» **PAGE EXTRACT**:

== Segment start ==

The hallmark of a 501(c)(3) public charity is that it receives enough support from donations or grants to make it accountable to the public good. But many 501(c)(3)s also generate income from business-type activities – like selling products or services.
Generally, this is fine – and won’t jeopardize the tax exemption. But if the scope of the business-type activities is too big compared with the nonprofit’s exempt, charitable activities and purposes, that can spell trouble.
What kind of trouble? An excise tax; that is, the unrelated business income tax, commonly referred to as “UBIT.”
Unrelated Business Income Tax
In “The Fourth Way to Sink Your Tax Exemption: Too Much Unrelated Business Income,” we first dipped our toes into the UBIT waters.
This special excise tax on unrelated business income may apply if an activity meets all three of these factors:
- (1) it constitutes a “trade or business”,
- (2) it is “regularly carried on,” and
- (3) it is not “substantially related” to the charity’s exempt purposes.
The Internal Revenue Service publishes a helpful guide to UBIT: Publication 578. In the Introduction to Pub 578, these three factors are explained both backward and forward:
(Backward:) An exempt organization is not taxed on its income from an activity substantially related to the charitable, educational, or other purpose that is the basis for the organization’s exemption. Such income is exempt even if the activity is a trade or business.
(Forward:) However, if an exempt organization regularly carries on a trade or business not substantially related to its exempt purpose, except that it provides funds to carry out that purpose, the organization is subject to tax on its income from that unrelated trade or business.
What is a “Trade or Business” Under the UBIT Statute?
The least complicated prong of this 3-part test is themeaning of a “trade or business.” It’s fairly easy because the approach of the IRS is along the lines of: “If it looks like a duck, and quacks like a duck, then ….” The term ‘trade or business’ generally includes any activity conducted for the production of income from selling goods or performing services….An activity must be conducted with intent to profit to constitute a trade or business.”
So far, so good. The term “trade or business” here is roughly the same as that term is used in the income tax rules to determine deductibility of business expenses. Quack, quack. And even if the “trade or business” doesn’t actually generate a profit in a particular year, it can still be a “trade or business” for purposes of this test.
One Special Situation
A common scenario – a variation – is worth mentioning here:
An activity does not lose its identity as a trade or business merely because it is conducted within a larger group of similar activities that may or may not be related to the exempt purposes of the organization.
Pub 578 gives an example (from the federal tax regulations) that’s fairly straightforward: a hospital pharmacy open to the general public:
The regular sale of pharmaceutical supplies to the general public by a hospital pharmacy does not lose its identity as a trade or business, even though the pharmacy also furnishes supplies to the hospital and patients of the hospital in accordance with its exempt purpose.
The quacking sounds are heard only in the pharmacy; that is, the “trade or business.” No ducks are spotted wandering around the hospital operating rooms or the maternity ward.
There are exceptions, of course – as well as exceptions to the exceptions. This is a complicated statute.

== Segment end ==

» **WHAT TO WORK ON**:
**a)** Translate this sentence from the article on unrelated business income tax into Spanish: "Generally, this is fine – and won't jeopardize the tax exemption."
**b)** Reproduce word for word the passage of the article on unrelated business income tax between "The hallmark of" and "the UBIT waters.", inclusive.
Rely only on the article about unrelated business income tax for what follows.

» **DATA EXTRACT**:

== Segment start ==

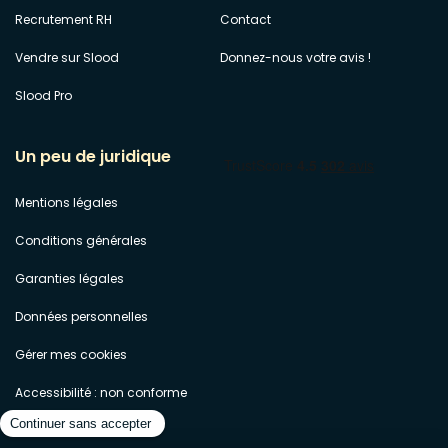
Recrutement RH
Contact
Vendre sur Slood
Donnez-nous votre avis !
Slood Pro
Un peu de juridique
Mentions légales
Conditions générales
Garanties légales
Données personnelles
Gérer mes cookies
Accessibilité : non conforme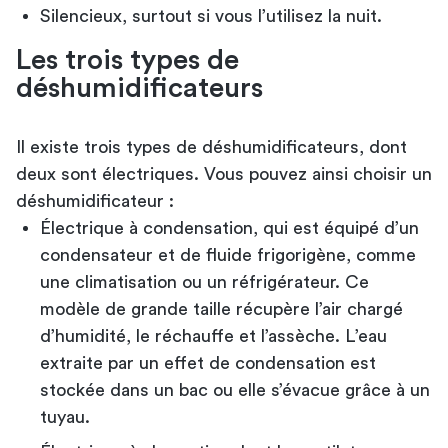
Silencieux, surtout si vous l’utilisez la nuit.
Les trois types de
déshumidificateurs
Il existe trois types de déshumidificateurs, dont
deux sont électriques. Vous pouvez ainsi choisir un
déshumidificateur :
Électrique à condensation, qui est équipé d’un
condensateur et de fluide frigorigène, comme
une climatisation ou un réfrigérateur. Ce
modèle de grande taille récupère l’air chargé
d’humidité, le réchauffe et l’assèche. L’eau
extraite par un effet de condensation est
stockée dans un bac ou elle s’évacue grâce à un
tuyau.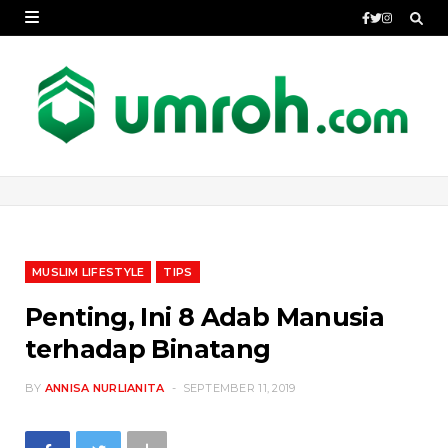
MUSLIM LIFESTYLE
TIPS
Penting, Ini 8 Adab Manusia
terhadap Binatang
BY
ANNISA NURLIANITA
SEPTEMBER 11, 2019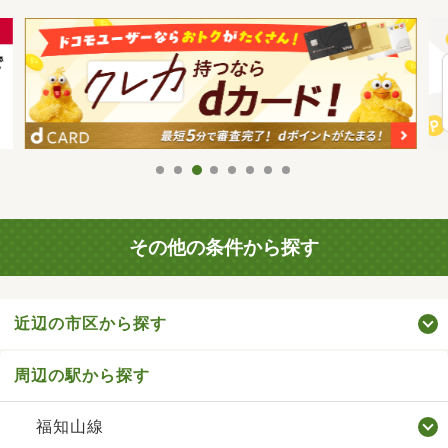
その他の条件から探す
近辺の市区から探す
周辺の駅から探す
福知山線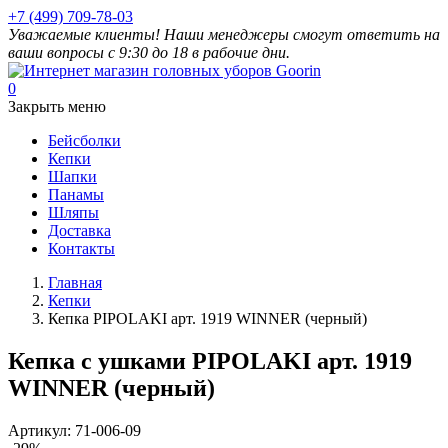
+7 (499) 709-78-03
Уважаемые клиенты! Наши менеджеры смогут ответить на
ваши вопросы с 9:30 до 18 в рабочие дни.
0
Закрыть меню
Бейсболки
Кепки
Шапки
Панамы
Шляпы
Доставка
Контакты
Главная
Кепки
Кепка PIPOLAKI арт. 1919 WINNER (черный)
Кепка с ушками PIPOLAKI арт. 1919
WINNER (черный)
Артикул:
71-006-09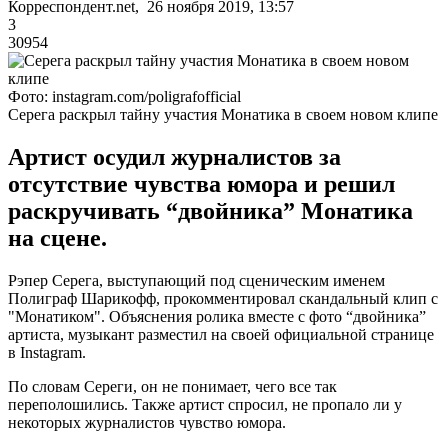
Корреспондент.net, 26 ноября 2019, 13:57
3
30954
Фото: instagram.com/poligrafofficial
Серега раскрыл тайну участия Монатика в своем новом клипе
Артист осудил журналистов за
отсутствие чувства юмора и решил
раскручивать “двойника” Монатика
на сцене.
Рэпер Серега, выступающий под сценическим именем
Полиграф Шарикофф, прокомментировал скандальный клип с
"Монатиком". Объяснения ролика вместе с фото “двойника”
артиста, музыкант разместил на своей официальной странице
в Instagram.
По словам Сереги, он не понимает, чего все так
переполошились. Также артист спросил, не пропало ли у
некоторых журналистов чувство юмора.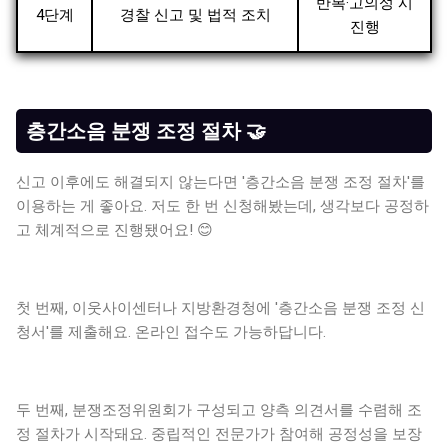
반복·고의성 시
4단계
경찰 신고 및 법적 조치
진행
층간소음 분쟁 조정 절차 🤝
신고 이후에도 해결되지 않는다면 '층간소음 분쟁 조정 절차'를
이용하는 게 좋아요. 저도 한 번 신청해봤는데, 생각보다 공정하
고 체계적으로 진행됐어요! 😊
첫 번째, 이웃사이센터나 지방환경청에 '층간소음 분쟁 조정 신
청서'를 제출해요. 온라인 접수도 가능하답니다.
두 번째, 분쟁조정위원회가 구성되고 양측 의견서를 수렴해 조
정 절차가 시작돼요. 중립적인 전문가가 참여해 공정성을 보장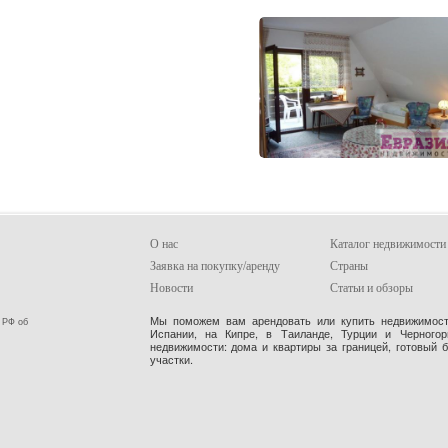
О нас
Каталог недвижимости
Заявка на покупку/аренду
Страны
Новости
Статьи и обзоры
Мы поможем вам арендовать или купить недвижимость
 РФ об
Испании, на Кипре, в Таиланде, Турции и Черного
недвижимости: дома и квартиры за границей, готовый 
участки.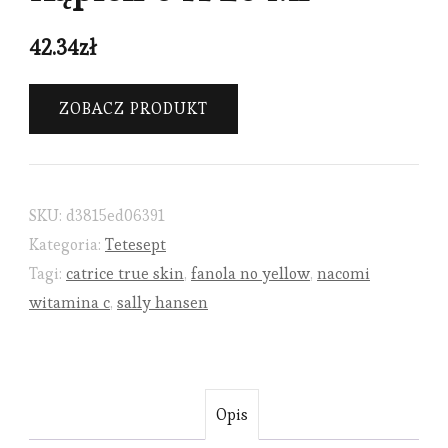
42.34
zł
ZOBACZ PRODUKT
SKU:
d3815ed06391
Kategoria:
Tetesept
Tagi:
catrice true skin
,
fanola no yellow
,
nacomi
witamina c
,
sally hansen
Opis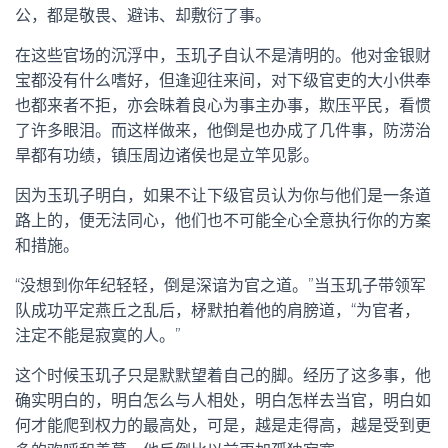
公，都是敬畏、避讳、却敷衍了事。
在这些官场的沉浮中，玉玑子自认不是清明的。他对金银财
宝都没有什么嗜好，但逢迎往来间，对下级官吏的大小供奉
也都来者不拒，亦会昧着良心为事主办事，欺压平民，看惯
了许多眼泪。而这样做来，他倒是也办成了几件事，防涝治
旱都有功绩，镇压周边诸侯也是立竿见影。
因为玉玑子明白，如果不让下级官员认为你与他们是一条道
路上的，便无法同心，他们也不可能全心全意执行你的方案
和措施。
“没想到你年纪轻轻，倒是深谙为官之道。”当玉玑子带领军
队成功平定燕丘之乱后，柕默拍着他的肩膀道，“为官者，
注定不能是寂寞的人。”
这个时候玉玑子只是默默望着自己的脚。经历了这多事，他
确实明白的，明白怎么与人相处，明白怎样去当官，明白如
何才能爬到权力的最高处，可是，越是走得高，越是受到更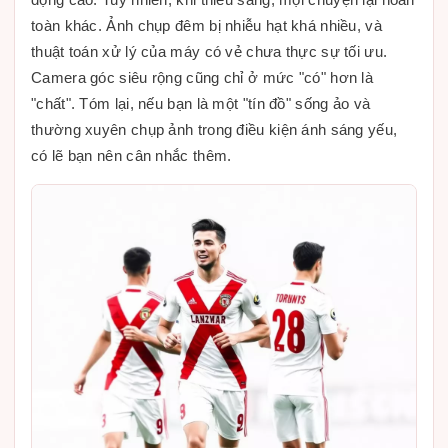
toàn khác. Ảnh chụp đêm bị nhiễu hạt khá nhiều, và
thuật toán xử lý của máy có vẻ chưa thực sự tối ưu.
Camera góc siêu rộng cũng chỉ ở mức "có" hơn là
"chất". Tóm lại, nếu bạn là một "tín đồ" sống ảo và
thường xuyên chụp ảnh trong điều kiện ánh sáng yếu,
có lẽ bạn nên cân nhắc thêm.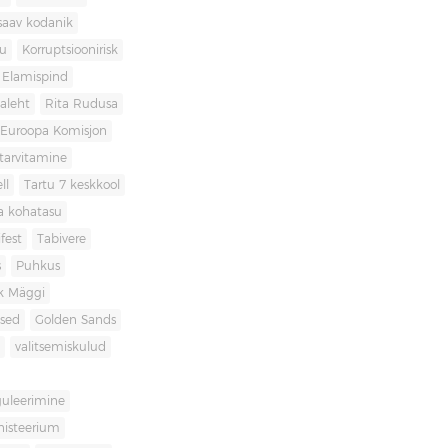
saav kodanik
u
Korruptsioonirisk
Elamispind
laleht
Rita Rudusa
Euroopa Komisjon
itarvitamine
ll
Tartu 7 keskkool
ia kohatasu
fest
Tabivere
s
Puhkus
k Mäggi
used
Golden Sands
valitsemiskulud
guleerimine
inisteerium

== Segment end ==

» **ANSWER SECTION**:
**a)** En general, esto está bien, y no pondrá en peligro la exención fiscal.

**b)**
The hallmark of a 501(c)(3) public charity is that it receives enough support from donations or grants to make it accountable to the public good. But many 501(c)(3)s also generate income from business-type activities – like selling products or services.
Generally, this is fine – and won’t jeopardize the tax exemption. But if the scope of the business-type activities is too big compared with the nonprofit’s exempt, charitable activities and purposes, that can spell trouble.
What kind of trouble? An excise tax; that is, the unrelated business income tax, commonly referred to as “UBIT.”
Unrelated Business Income Tax
In “The Fourth Way to Sink Your Tax Exemption: Too Much Unrelated Business Income,” we first dipped our toes into the UBIT waters.